= Aisha Abdurrahman Bewley =

American writer and translator

Aisha Abdurrahman Bewley (born 1948) is a Muslim author and translator of many classical Islamic books. The WorldCat union catalog lists her as author or translator for "73 works in 172 publications in 3 languages and 855 library holdings". She and her husband accepted Islam very early on and now have collaborated on an English translation of the Qur'an.

==Life==
She was born in 1948 in the United States, received a BA in French and an MA in Near Eastern Languages from the University of California, Berkeley and attended the American University in Cairo on a fellowship. She converted to Islam in 1968. She is married to Shaykh Abdalhaqq Bewley, who is often co-translator of her books, and is the father of her three children.

==Selected works==

===Translations===
- (tr.) The Darqawi Way: Letters of Mawlay al-Darqawi by Muhammad al-Arabi al-Darqawi. Norwich: Diwan Press, 1981.
- (tr.) Al-Muwatta of Imam Malik ibn Anas: The First Formulation of Islamic Law by Malik ibn Anas.
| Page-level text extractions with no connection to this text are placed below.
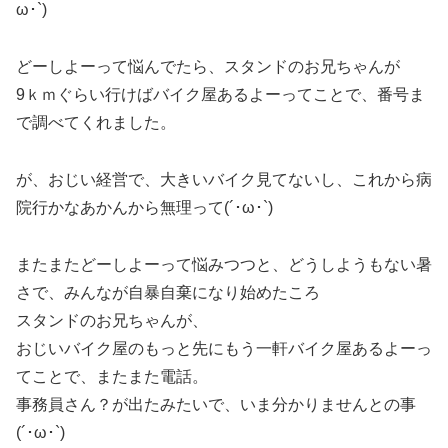
ω･`)
どーしよーって悩んでたら、スタンドのお兄ちゃんが
9ｋｍぐらい行けばバイク屋あるよーってことで、番号ま
で調べてくれました。
が、おじい経営で、大きいバイク見てないし、これから病
院行かなあかんから無理って(´･ω･`)
またまたどーしよーって悩みつつと、どうしようもない暑
さで、みんなが自暴自棄になり始めたころ
スタンドのお兄ちゃんが、
おじいバイク屋のもっと先にもう一軒バイク屋あるよーっ
てことで、またまた電話。
事務員さん？が出たみたいで、いま分かりませんとの事
(´･ω･`)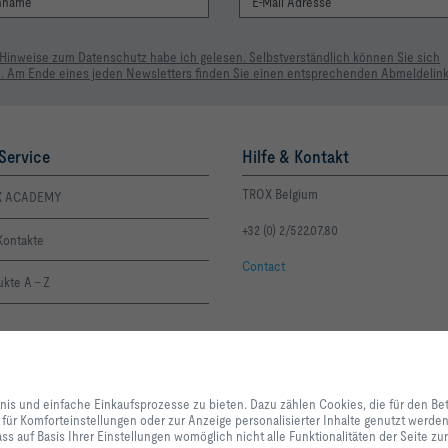
 Hinweise zum Datenschutz habe ich gelesen. Selbstverständlich können Sie sich
. Am Ende eines jeden Newsletters finden Sie einen entsprechenden Abmeldelink
Service
Hilfe & Kontakt
TROX Belgium
X ACADEMY
+32 (0) 2/522.07.80
Kontakte
Contact
kte A - Z
Mit Klick auf den Button erlauben Sie uns, Ihnen ein optimales Webseiten-Er
Einkaufsprozesse zu bieten. Dazu zählen Cookies, die für den Betrieb der Se
bnis und einfache Einkaufsprozesse zu bieten. Dazu zählen Cookies, die für den Be
unserer Dienstleistungen und Anwendungen notwendig sind, sowie solche, di
 für Komforteinstellungen oder zur Anzeige personalisierter Inhalte genutzt werd
Statistikzwecken, für Komforteinstellungen oder zur Anzeige personalisierter
ss auf Basis Ihrer Einstellungen womöglich nicht alle Funktionalitäten der Seite z
können selbst entscheiden, welche Kategorien Sie zulassen möchten und di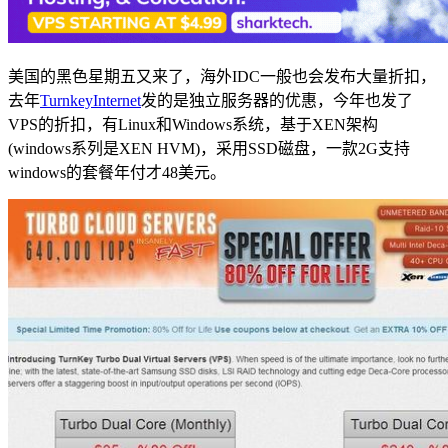
美国的黑色星期五又来了，海外IDC一般也会发布大量折扣，
去年
TurnkeyInternet
发的是独立服务器的优惠，今年也发了
VPS的折扣，有Linux和Windows系统，基于XEN架构
(windows系列是XEN HVM)，采用SSD磁盘，一款2G支持
windows的套餐年付才48美元。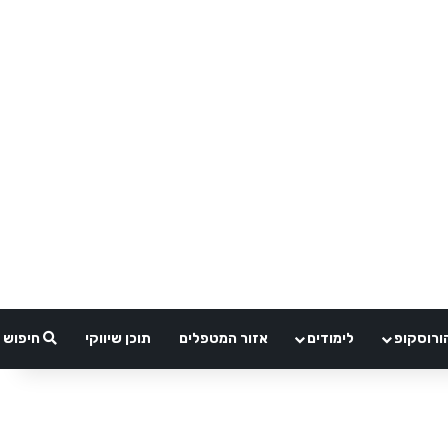
ורוסקופ
לימודים
אזור המטפלים
תוכן שיווקי
חיפוש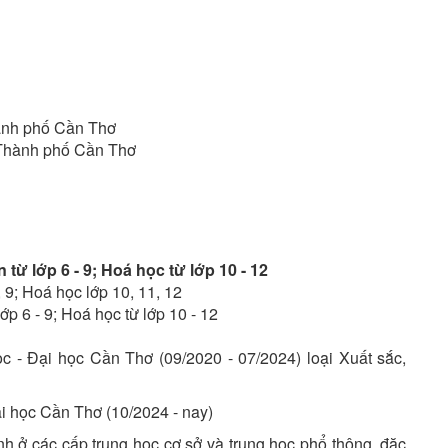
ành phố Cần Thơ
Thành phố Cần Thơ
 từ lớp 6 - 9; Hoá học từ lớp 10 - 12
, 9; Hoá học lớp 10, 11, 12
lớp 6 - 9; Hoá học từ lớp 10 - 12
- Đại học Cần Thơ (09/2020 - 07/2024) loại Xuất sắc,
ại học Cần Thơ (10/2024 - nay)
 ở các cấp trung học cơ sở và trung học phổ thông, đặc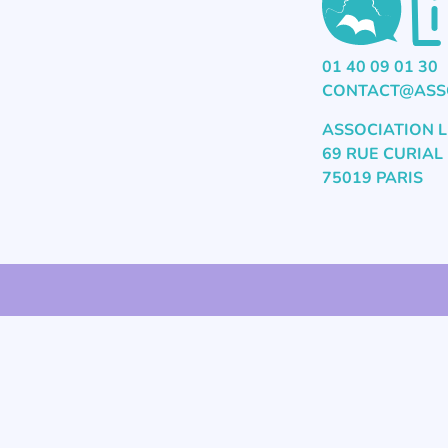
01 40 09 01 30
CONTACT@ASSO
ASSOCIATION L
69 RUE CURIAL
75019 PARIS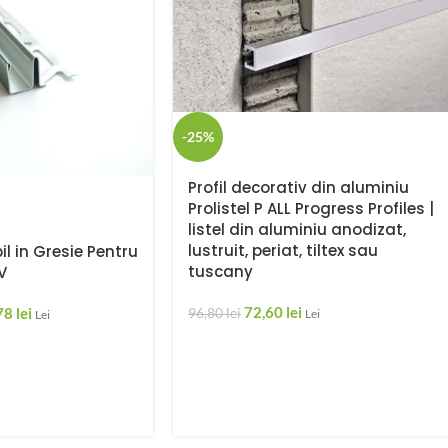
-25%
Profil decorativ din aluminiu
Prolistel P ALL Progress Profiles |
listel din aluminiu anodizat,
lustruit, periat, tiltex sau
il in Gresie Pentru
tuscany
V
72,60
lei
78
lei
96,80
lei
Lei
Lei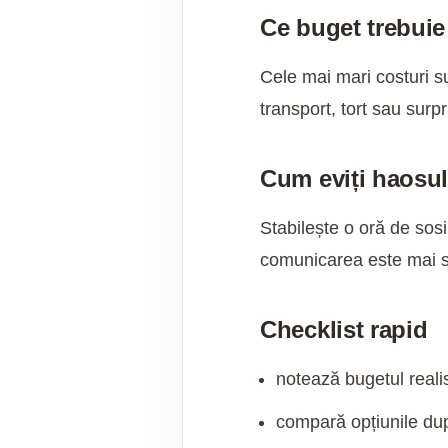
Ce buget trebuie
Cele mai mari costuri su
transport, tort sau sur
Cum eviți haosu
Stabilește o oră de sosi
comunicarea este mai s
Checklist rapid
notează bugetul realis
compară opțiunile dup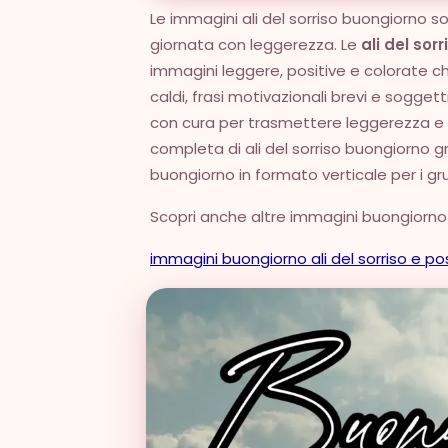
Le immagini ali del sorriso buongiorno son
giornata con leggerezza. Le
ali del so
immagini leggere, positive e colorate che
caldi, frasi motivazionali brevi e soggett
con cura per trasmettere leggerezza e ot
completa di ali del sorriso buongiorno g
buongiorno in formato verticale per i gr
Scopri anche altre immagini buongiorno sp
immagini buongiorno ali del sorriso e pos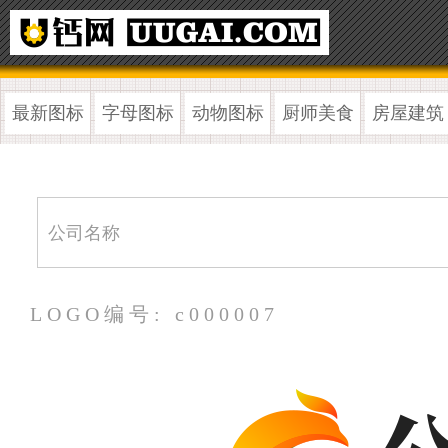
最新图标
字母图标
动物图标
厨师美食
房屋建筑
LOGO编号: c000007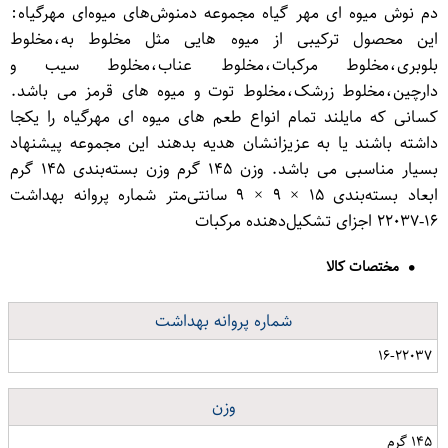
دم نوش میوه ای مهر گیاه مجموعه دمنوش‌های میوه‌ای مهرگیاه:
این محصول ترکیبی از میوه هایی مثل مخلوط به،مخلوط
بلوبری،مخلوط مرکبات،مخلوط عناب،مخلوط سیب و
دارچین،مخلوط زرشک،مخلوط توت و میوه های قرمز می باشد.
کسانی که مایلند تمام انواع طعم های میوه ای مهرگیاه را یکجا
داشته باشند یا به عزیزانشان هدیه بدهند این مجموعه پیشنهاد
بسیار مناسبی می باشد. وزن ۱۴۵ گرم وزن بسته‌بندی ۱۴۵ گرم
ابعاد بسته‌بندی ۱۵ × ۹ × ۹ سانتی‌متر شماره پروانه بهداشت
۱۶-۲۲۰۳۷ اجزای تشکیل‌دهنده مرکبات
مختصات کالا
شماره پروانه بهداشت
۱۶-۲۲۰۳۷
وزن
۱۴۵ گرم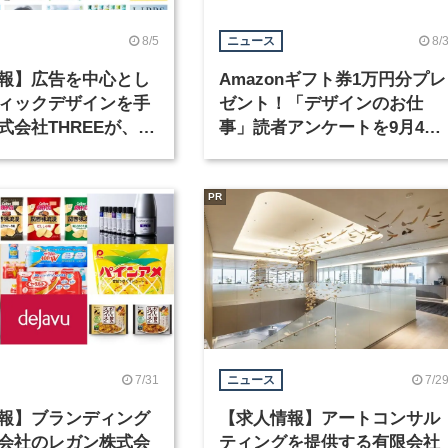
8/5
8/
ニュース
報】広告を中心とし
Amazonギフト券1万円分プレ
ィックデザインを手
ゼント！「デザインのお仕
式会社THREEが、グ
事」読者アンケートを9月4日
クデザイナーを募集
まで実施中！
PR
7/31
7/2
ニュース
報】ブランディング
【求人情報】アートコンサル
会社のレガン株式会
ティングを提供する有限会社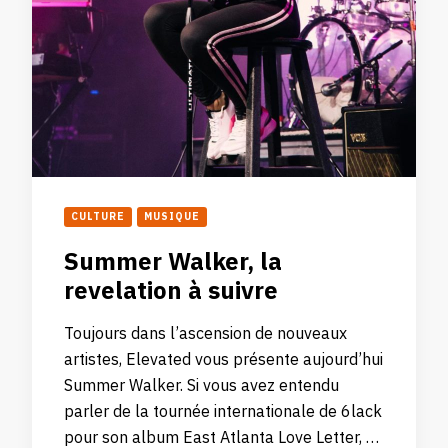
CULTURE
MUSIQUE
Summer Walker, la
revelation à suivre
Toujours dans l’ascension de nouveaux
artistes, Elevated vous présente aujourd’hui
Summer Walker. Si vous avez entendu
parler de la tournée internationale de 6lack
pour son album East Atlanta Love Letter, …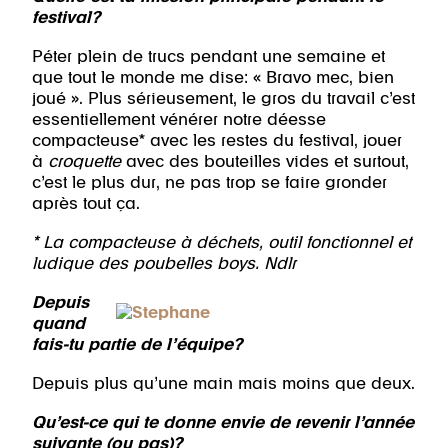
festival?
Péter plein de trucs pendant une semaine et
que tout le monde me dise: « Bravo mec, bien
joué ». Plus sérieusement, le gros du travail c’est
essentiellement vénérer notre déesse
compacteuse* avec les restes du festival, jouer
à
croquette
avec des bouteilles vides et surtout,
c’est le plus dur, ne pas trop se faire gronder
après tout ça.
* La compacteuse à déchets, outil fonctionnel et
ludique des poubelles boys. Ndlr
Depuis
quand
fais-tu partie de l’équipe?
Depuis plus qu’une main mais moins que deux.
Qu’est-ce qui te donne envie de revenir l’année
suivante (ou pas)?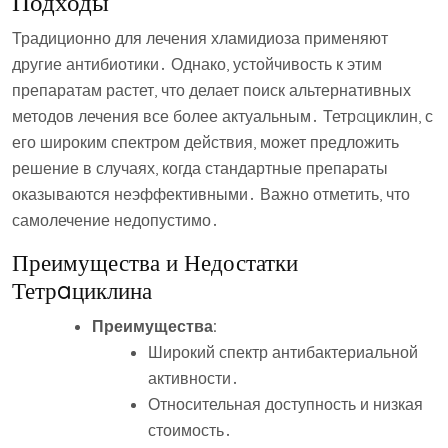
Подходы
Традиционно для лечения хламидиоза применяют
другие антибиотики․ Однако, устойчивость к этим
препаратам растет, что делает поиск альтернативных
методов лечения все более актуальным․ Тетрaциклин, с
его широким спектром действия, может предложить
решение в случаях, когда стандартные препараты
оказываются неэффективными․ Важно отметить, что
самолечение недопустимо․
Преимущества и Недостатки
Тетрaциклина
Преимущества:
Широкий спектр антибактериальной
активности․
Относительная доступность и низкая
стоимость․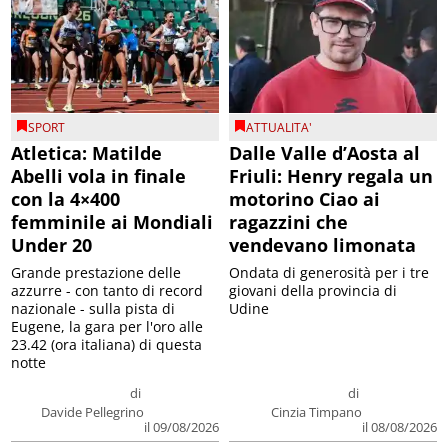
SPORT
ATTUALITA'
Atletica: Matilde
Dalle Valle d’Aosta al
Abelli vola in finale
Friuli: Henry regala un
con la 4×400
motorino Ciao ai
femminile ai Mondiali
ragazzini che
Under 20
vendevano limonata
Grande prestazione delle
Ondata di generosità per i tre
azzurre - con tanto di record
giovani della provincia di
nazionale - sulla pista di
Udine
Eugene, la gara per l'oro alle
23.42 (ora italiana) di questa
notte
di
di
Davide Pellegrino
Cinzia Timpano
il 09/08/2026
il 08/08/2026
London & New York: Kegan Paul International, 1989.
- (tr. with Abdalhaqq Bewley) The noble Qurʼan: a new rendering of its meaning in English. Norwich: Diwan Press, 1999.
- The Madinan Way: the soundness of the basic premises of the School of the People of Madina by Ibn Taymiyyah. 2000.
- (tr.) Ibn al-Arabi on the mysteries of bearing witness to the oneness of God and prophethood of Muhammad by Ibn Arabi. 2002.
- (tr.) Tafsir al-Qurtubi: classical commentary of the Holy Qurʼan by Al-Qurtubi. 2003.

===Other works===
- (with Abdalhaqq Bewley and Ahmad Thomson) The Islamic will: a practical guide to being prepared for death and writing your will according to the Shariʻa of Islam and English law. London : Dar Al Taqwa, 1995.
- A glossary of Islamic terms. 1998.
- Islam: the empowering of women. 1999.
- Muslim women: a biographical dictionary. 2004.